Task goal: Each line of the records containing "hand" is to be copied out and returned.

Exercise input:
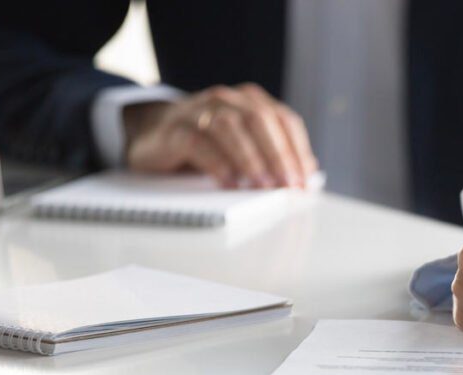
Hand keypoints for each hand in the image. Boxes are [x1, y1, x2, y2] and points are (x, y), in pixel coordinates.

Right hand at [123, 83, 318, 188]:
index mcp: (250, 101)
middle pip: (260, 120)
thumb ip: (274, 152)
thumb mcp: (245, 144)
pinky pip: (198, 143)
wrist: (155, 134)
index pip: (284, 120)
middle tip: (286, 185)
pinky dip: (217, 164)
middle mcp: (226, 100)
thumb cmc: (209, 144)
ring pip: (230, 128)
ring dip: (250, 159)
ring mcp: (199, 111)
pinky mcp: (176, 129)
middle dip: (278, 155)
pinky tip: (229, 183)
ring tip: (261, 185)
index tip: (305, 179)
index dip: (297, 150)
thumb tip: (307, 173)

Result for this task:
Hand keypoints for each hand in the image. Boxes are [x1, y1, x2, y2] and points are (x, y), in pixel coordinates.
Right hand at [123, 83, 318, 188]:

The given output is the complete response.